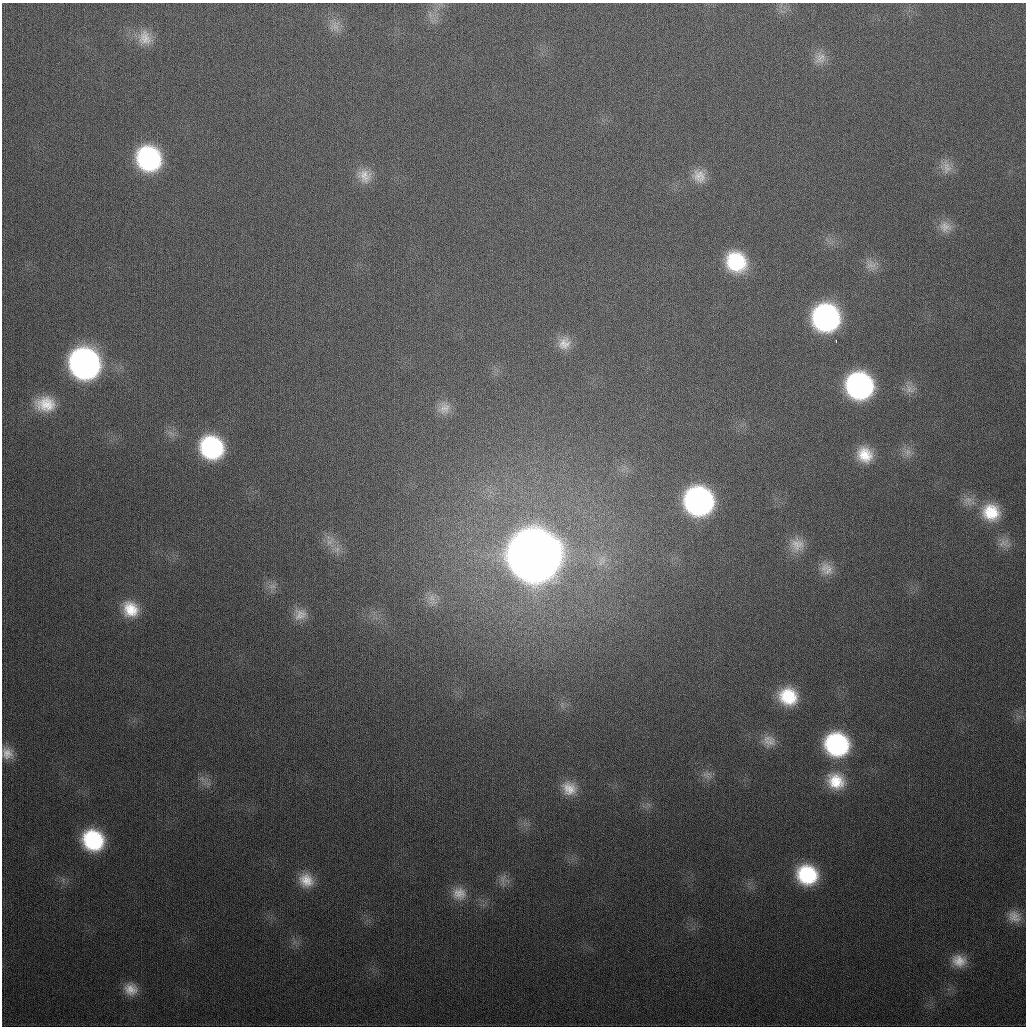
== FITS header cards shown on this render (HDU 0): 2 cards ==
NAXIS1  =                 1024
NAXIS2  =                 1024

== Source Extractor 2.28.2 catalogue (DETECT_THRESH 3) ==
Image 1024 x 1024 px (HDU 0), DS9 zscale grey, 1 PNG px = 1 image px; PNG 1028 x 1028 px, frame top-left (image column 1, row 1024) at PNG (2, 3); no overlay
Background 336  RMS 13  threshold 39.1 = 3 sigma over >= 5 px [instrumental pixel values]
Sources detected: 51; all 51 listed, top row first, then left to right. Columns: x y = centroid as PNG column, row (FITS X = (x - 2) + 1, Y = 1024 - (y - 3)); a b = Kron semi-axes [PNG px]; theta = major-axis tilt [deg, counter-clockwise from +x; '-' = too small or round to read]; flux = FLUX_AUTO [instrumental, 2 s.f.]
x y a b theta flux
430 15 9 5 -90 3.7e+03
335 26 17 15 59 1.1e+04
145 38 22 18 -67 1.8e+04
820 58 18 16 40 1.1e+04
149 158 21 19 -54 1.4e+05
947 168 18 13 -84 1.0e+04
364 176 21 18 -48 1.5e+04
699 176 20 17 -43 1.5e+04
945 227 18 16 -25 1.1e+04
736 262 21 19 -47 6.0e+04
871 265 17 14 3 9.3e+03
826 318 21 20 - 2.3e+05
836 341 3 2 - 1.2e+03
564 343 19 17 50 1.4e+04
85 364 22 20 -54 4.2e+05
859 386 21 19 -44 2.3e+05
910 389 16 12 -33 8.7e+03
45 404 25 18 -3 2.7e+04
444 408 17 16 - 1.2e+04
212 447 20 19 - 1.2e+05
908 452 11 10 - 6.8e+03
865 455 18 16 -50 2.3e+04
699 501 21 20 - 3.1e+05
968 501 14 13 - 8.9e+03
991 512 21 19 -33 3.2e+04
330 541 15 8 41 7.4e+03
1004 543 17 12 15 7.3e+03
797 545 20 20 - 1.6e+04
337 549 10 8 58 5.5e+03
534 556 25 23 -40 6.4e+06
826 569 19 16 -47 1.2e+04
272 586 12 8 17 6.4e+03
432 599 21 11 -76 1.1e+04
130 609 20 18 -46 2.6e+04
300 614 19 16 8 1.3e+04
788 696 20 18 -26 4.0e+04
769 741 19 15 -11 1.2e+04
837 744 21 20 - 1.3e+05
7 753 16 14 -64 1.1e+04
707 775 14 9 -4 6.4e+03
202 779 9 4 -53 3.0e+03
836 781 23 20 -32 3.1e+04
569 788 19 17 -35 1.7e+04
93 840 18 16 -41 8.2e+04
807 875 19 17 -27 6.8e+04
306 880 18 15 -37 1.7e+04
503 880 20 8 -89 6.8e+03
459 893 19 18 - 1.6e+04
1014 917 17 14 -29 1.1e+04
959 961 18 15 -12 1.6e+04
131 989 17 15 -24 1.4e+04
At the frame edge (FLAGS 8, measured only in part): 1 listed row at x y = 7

- What to work on -
Reproduce the data above line for line, with no changes, and leave out the image.

- Finished task -
== FITS header cards shown on this render (HDU 0): 2 cards ==
NAXIS1  =                 1024
NAXIS2  =                 1024

== Source Extractor 2.28.2 catalogue (DETECT_THRESH 3) ==
Image 1024 x 1024 px (HDU 0), DS9 zscale grey, 1 PNG px = 1 image px; PNG 1028 x 1028 px, frame top-left (image column 1, row 1024) at PNG (2, 3); no overlay
Background 336  RMS 13  threshold 39.1 = 3 sigma over >= 5 px [instrumental pixel values]
Sources detected: 51; all 51 listed, top row first, then left to right. Columns: x y = centroid as PNG column, row (FITS X = (x - 2) + 1, Y = 1024 - (y - 3)); a b = Kron semi-axes [PNG px]; theta = major-axis tilt [deg, counter-clockwise from +x; '-' = too small or round to read]; flux = FLUX_AUTO [instrumental, 2 s.f.]
x y a b theta flux
430 15 9 5 -90 3.7e+03
335 26 17 15 59 1.1e+04
145 38 22 18 -67 1.8e+04
820 58 18 16 40 1.1e+04
149 158 21 19 -54 1.4e+05
947 168 18 13 -84 1.0e+04
364 176 21 18 -48 1.5e+04
699 176 20 17 -43 1.5e+04
945 227 18 16 -25 1.1e+04
736 262 21 19 -47 6.0e+04
871 265 17 14 3 9.3e+03
826 318 21 20 - 2.3e+05
836 341 3 2 - 1.2e+03
564 343 19 17 50 1.4e+04
85 364 22 20 -54 4.2e+05
859 386 21 19 -44 2.3e+05
910 389 16 12 -33 8.7e+03
45 404 25 18 -3 2.7e+04
444 408 17 16 - 1.2e+04
212 447 20 19 - 1.2e+05
908 452 11 10 - 6.8e+03
865 455 18 16 -50 2.3e+04
699 501 21 20 - 3.1e+05
968 501 14 13 - 8.9e+03
991 512 21 19 -33 3.2e+04
330 541 15 8 41 7.4e+03
1004 543 17 12 15 7.3e+03
797 545 20 20 - 1.6e+04
337 549 10 8 58 5.5e+03
534 556 25 23 -40 6.4e+06
826 569 19 16 -47 1.2e+04
272 586 12 8 17 6.4e+03
432 599 21 11 -76 1.1e+04
130 609 20 18 -46 2.6e+04
300 614 19 16 8 1.3e+04
788 696 20 18 -26 4.0e+04
769 741 19 15 -11 1.2e+04
837 744 21 20 - 1.3e+05
7 753 16 14 -64 1.1e+04
707 775 14 9 -4 6.4e+03
202 779 9 4 -53 3.0e+03
836 781 23 20 -32 3.1e+04
569 788 19 17 -35 1.7e+04
93 840 18 16 -41 8.2e+04
807 875 19 17 -27 6.8e+04
306 880 18 15 -37 1.7e+04
503 880 20 8 -89 6.8e+03
459 893 19 18 - 1.6e+04
1014 917 17 14 -29 1.1e+04
959 961 18 15 -12 1.6e+04
131 989 17 15 -24 1.4e+04
At the frame edge (FLAGS 8, measured only in part): 1 listed row at x y = 7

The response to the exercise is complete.